* _GOAL OF THE EXERCISE_
Print the data once more, exactly as given. Drop the pictures.

* _INFORMATION SHOWN_
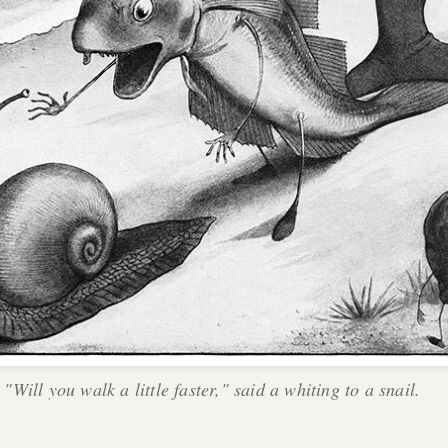
"Will you walk a little faster," said a whiting to a snail.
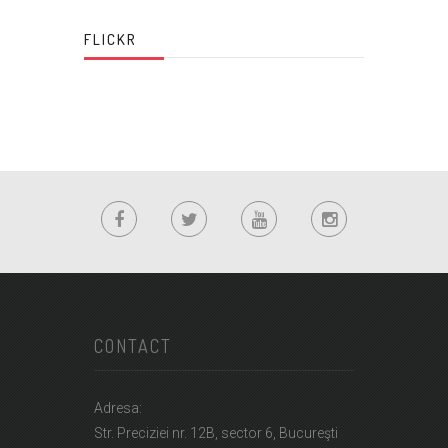
FLICKR
CONTACT
Adresa:
Str. Preciziei nr. 12B, sector 6, Bucureşti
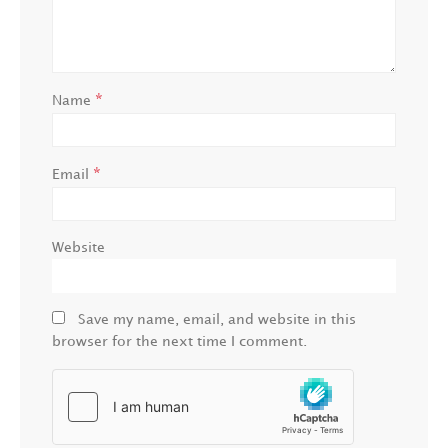
*
Name
*
Email
Website
Save my name, email, and website in this
browser for the next time I comment.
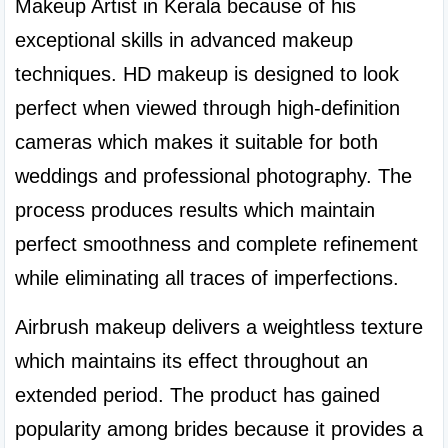
Makeup Artist in Kerala because of his 
exceptional skills in advanced makeup 
techniques. HD makeup is designed to look 
perfect when viewed through high-definition 
cameras which makes it suitable for both 
weddings and professional photography. The 
process produces results which maintain 
perfect smoothness and complete refinement 
while eliminating all traces of imperfections.
Airbrush makeup delivers a weightless texture 
which maintains its effect throughout an 
extended period. The product has gained 
popularity among brides because it provides a 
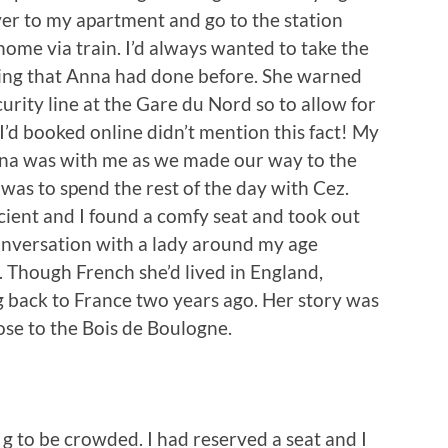
er to my apartment and go to the station
home via train. I’d always wanted to take the
ing that Anna had done before. She warned
urity line at the Gare du Nord so to allow for
t I’d booked online didn’t mention this fact! My
nna was with me as we made our way to the
was to spend the rest of the day with Cez.
icient and I found a comfy seat and took out
nversation with a lady around my age
. Though French she’d lived in England,
g back to France two years ago. Her story was
lose to the Bois de Boulogne.
n g to be crowded. I had reserved a seat and I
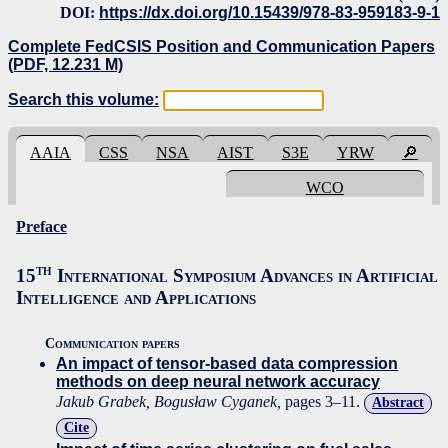
DOI:
https://dx.doi.org/10.15439/978-83-959183-9-1
Complete FedCSIS Position and Communication Papers
(PDF, 12.231 M)
Search this volume:
AAIA
CSS
NSA
AIST
S3E
YRW
🔎
WCO
Preface
th
15
International Symposium Advances in Artificial
Intelligence and Applications
Communication papers
An impact of tensor-based data compression
methods on deep neural network accuracy
Jakub Grabek, Bogusław Cyganek,
pages 3–11.
Abstract
Cite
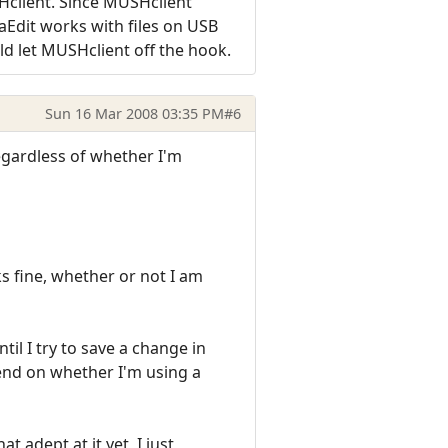
SHclient. Since MUSHclient
aEdit works with files on USB
uld let MUSHclient off the hook.
Sun 16 Mar 2008 03:35 PM
#6
regardless of whether I'm
ks fine, whether or not I am
til I try to save a change in
epend on whether I'm using a
 adept at it yet, I just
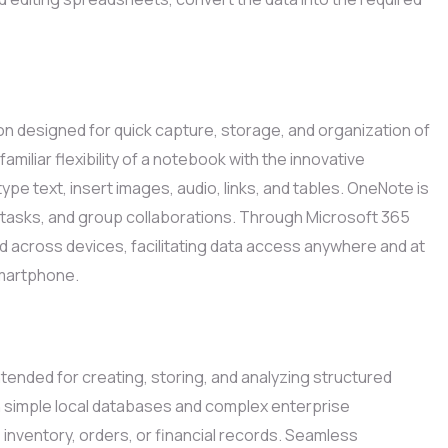
on designed for quick capture, storage, and organization of
amiliar flexibility of a notebook with the innovative
type text, insert images, audio, links, and tables. OneNote is
 tasks, and group collaborations. Through Microsoft 365
ed across devices, facilitating data access anywhere and at
smartphone.
tended for creating, storing, and analyzing structured
th simple local databases and complex enterprise
, inventory, orders, or financial records. Seamless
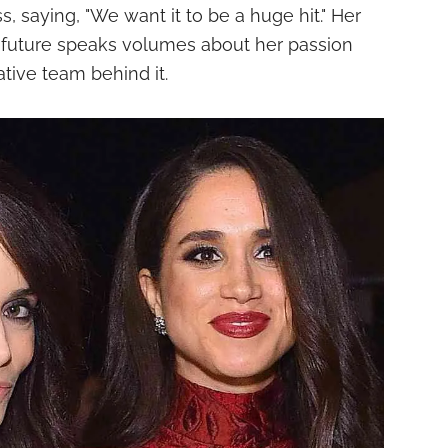
s, saying, "We want it to be a huge hit." Her
s future speaks volumes about her passion
ative team behind it.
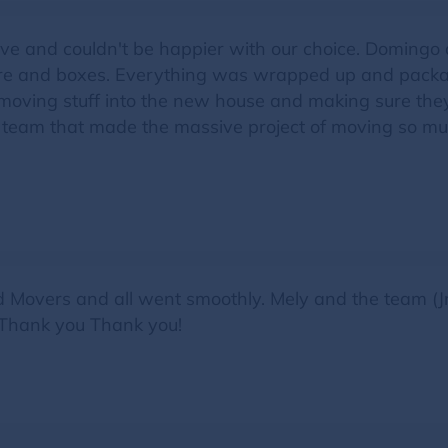
ve and couldn't be happier with our choice. Domingo
ture and boxes. Everything was wrapped up and package
moving stuff into the new house and making sure they 
 team that made the massive project of moving so mu
ed Movers and all went smoothly. Mely and the team (
. Thank you Thank you!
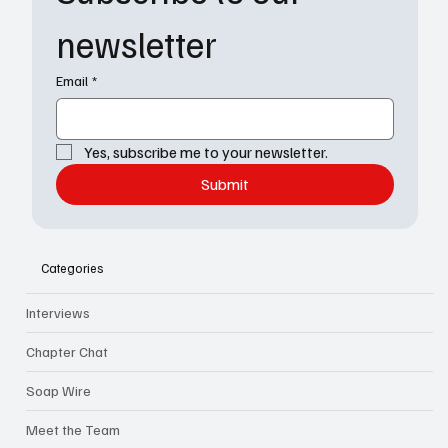
newsletter
Email
*
Yes, subscribe me to your newsletter.
Submit
Categories
Interviews
Chapter Chat
Soap Wire
Meet the Team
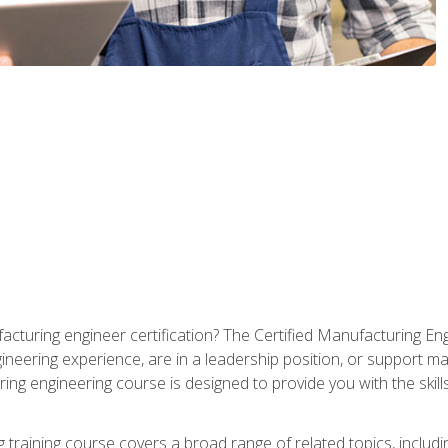
cturing engineer certification? The Certified Manufacturing Eng
eering experience, are in a leadership position, or support ma
ing engineering course is designed to provide you with the skil
training course covers a broad range of related topics, inclu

* _WORKED SOLUTION_
"Will you walk a little faster," said a whiting to a snail.
FLICKR
CONTACT
Adresa:
Str. Preciziei nr. 12B, sector 6, Bucureşti
*
Name
*
Email
Website
Save my name, email, and website in this
browser for the next time I comment.
Makeup Artist in Kerala because of his 
exceptional skills in advanced makeup 
techniques. HD makeup is designed to look 
perfect when viewed through high-definition 
cameras which makes it suitable for both 
weddings and professional photography. The 
process produces results which maintain 
perfect smoothness and complete refinement 
while eliminating all traces of imperfections.
Airbrush makeup delivers a weightless texture 
which maintains its effect throughout an 
extended period. The product has gained 
popularity among brides because it provides a 
er to my apartment and go to the station
home via train. I’d always wanted to take the
ing that Anna had done before. She warned
urity line at the Gare du Nord so to allow for
t I’d booked online didn’t mention this fact! My
nna was with me as we made our way to the
was to spend the rest of the day with Cez.
icient and I found a comfy seat and took out
nversation with a lady around my age
. Though French she’d lived in England,
g back to France two years ago. Her story was
lose to the Bois de Boulogne.
n g to be crowded. I had reserved a seat and I
DOI:
https://dx.doi.org/10.15439/978-83-959183-9-1
Complete FedCSIS Position and Communication Papers
(PDF, 12.231 M)
Search this volume:
AAIA
CSS
NSA
AIST
S3E
YRW
🔎
WCO
Preface
th
15
International Symposium Advances in Artificial
Intelligence and Applications
Communication papers
An impact of tensor-based data compression
methods on deep neural network accuracy
Jakub Grabek, Bogusław Cyganek,
pages 3–11.
Abstract
Cite
SHclient. Since MUSHclient
aEdit works with files on USB
uld let MUSHclient off the hook.
Sun 16 Mar 2008 03:35 PM
#6
regardless of whether I'm
ks fine, whether or not I am
til I try to save a change in
epend on whether I'm using a
 adept at it yet, I just
on designed for quick capture, storage, and organization of
amiliar flexibility of a notebook with the innovative
type text, insert images, audio, links, and tables. OneNote is
 tasks, and group collaborations. Through Microsoft 365
ed across devices, facilitating data access anywhere and at
smartphone.
tended for creating, storing, and analyzing structured
th simple local databases and complex enterprise
, inventory, orders, or financial records. Seamless
s, saying, "We want it to be a huge hit." Her
s future speaks volumes about her passion
ative team behind it.
ve and couldn't be happier with our choice. Domingo
ture and boxes. Everything was wrapped up and package
moving stuff into the new house and making sure they 
 team that made the massive project of moving so mu
ed Movers and all went smoothly. Mely and the team (
. Thank you Thank you!
newsletter
Email
*
Yes, subscribe me to your newsletter.
Submit
Categories
Interviews
Chapter Chat
Soap Wire
Meet the Team
cturing engineer certification? The Certified Manufacturing Eng
eering experience, are in a leadership position, or support ma
ing engineering course is designed to provide you with the skil
training course covers a broad range of related topics, inclu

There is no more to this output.